Aaron Macke, associate dean of students and director of Residence Life, said that Level 10’s newer facilities were owned by a former St. Thomas student, part of the reason Residence Life approached them to ask if they had any open leases. 

“We know that students who choose to live with us in part like living with us because it’s easy from a billing standpoint,” Macke said. “It all goes on your student account, your student account gets paid off by you and it helps with your loans, or your grants, or your parents, or you, or however you’re paying your bills.”

Macke said the joint lease was “convenient” for students, but that “it’s not a long-term thing.” 

“When you sign a lease, you’re on for all 12 months of it, every single day, and of course we didn’t have students moving over right on the lease, so we were paying lease funds when students weren’t in there yet, so there’s a cost to it,” Macke said. “So this is a thing that cost us money to do it, plus there’s a lot of administrative work in doing it; negotiating the leases, sending out the bills, all that kind of stuff.”

Macke said that St. Thomas typically has the bed spaces for students, so Residence Life knew the joint lease would be a short-term plan.

In addition to discontinuing the joint lease with Level 10, Residence Life is altering the way students sign up for on-campus housing; namely, the students won’t be the ones signing up at all. 

“Historically, we do assignments for first-years and then we have opened up a housing portal system for second, third, fourth-year students to go in and pick their hall, pick their bed, pick their roommates, everything like that,” Macke said. “And there’s some parts about that are very user-friendly, and there are some parts about that are very anxiety-creating for our students.”

According to Macke, when the original process started, first-year classes were smaller and the two-year on-campus requirement didn’t exist. But with the requirement came tension and complications, particularly with roommates.

Residence Life built a “more robust preference process” similar to what first-years fill out, but now for second, third and fourth-year students. This form will allow Residence Life to create housing assignments for students.

Part of the new process includes the ability to choose roommates, something students were always able to do.
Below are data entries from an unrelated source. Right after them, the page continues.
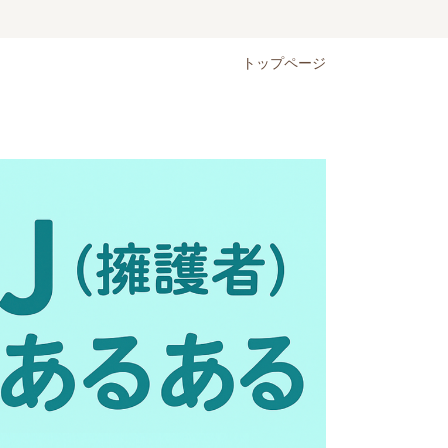
トップページ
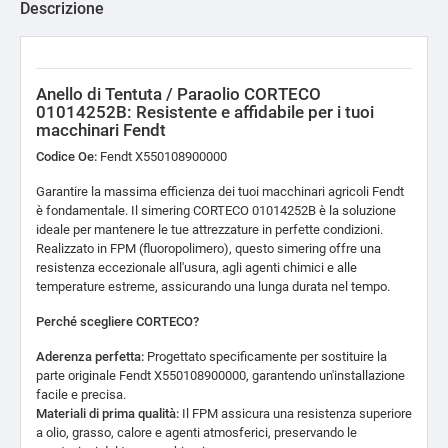
Descrizione
Anello di Tentuta / Paraolio CORTECO
01014252B: Resistente e affidabile per i tuoi
macchinari Fendt
Codice Oe:
Fendt X550108900000
Garantire la massima efficienza dei tuoi macchinari agricoli Fendt
è fondamentale.
Il simering CORTECO 01014252B è la soluzione
ideale per mantenere le tue attrezzature in perfette condizioni.
Realizzato in FPM (fluoropolimero),
questo simering offre una
resistenza eccezionale all'usura,
agli agenti chimici e alle
temperature estreme,
assicurando una lunga durata nel tempo.
Perché scegliere CORTECO?
Aderenza perfetta:
Progettato specificamente per sostituire la
parte originale Fendt X550108900000,
garantendo un'installazione
facile e precisa.
Materiali di prima qualità:
Il FPM assicura una resistenza superiore
a olio,
grasso,
calore e agenti atmosferici,
preservando le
But in an email sent on Feb. 24 to upper-division students, Residence Life stated a stipulation: Students could only indicate other upper-division students as roommates.

“That always kind of was the case, sort of, because we did them as different parts of the process before, so rising second-years didn’t know,” Macke said.

Because all students will now complete the housing process at the same time, Residence Life needed to explicitly state that information. Macke said that Residence Life needed a way to guarantee bed space for second-years — who are required to live on campus — and letting upper-division students live with second-years makes it possible for other second-years to be left without housing. 

Even with this caveat, the plan is to eliminate roommate stress during housing selection.

“Our hope is that we’re going to be able to keep roommate groups more intact,” Macke said.

The new preference process will allow Residence Life to have more control, and to view students with medical accommodations, those with scholarships that include housing, Air Force ROTC students and second-years in Living Learning Communities. It will also eliminate the anxiety that the housing selection day used to have, according to Macke.

Macke said that Residence Life has always liked the student choice aspect of the housing process, but not the chaos, tears and frustrations. He said that if Residence Life does a “really good job” of collecting preference information and honoring roommate groupings and housing types, they will have better success.

“I think people will be happier if they’re not having to deal with all the messy part(s) of it,” Macke said. “Let us deal with the mess.”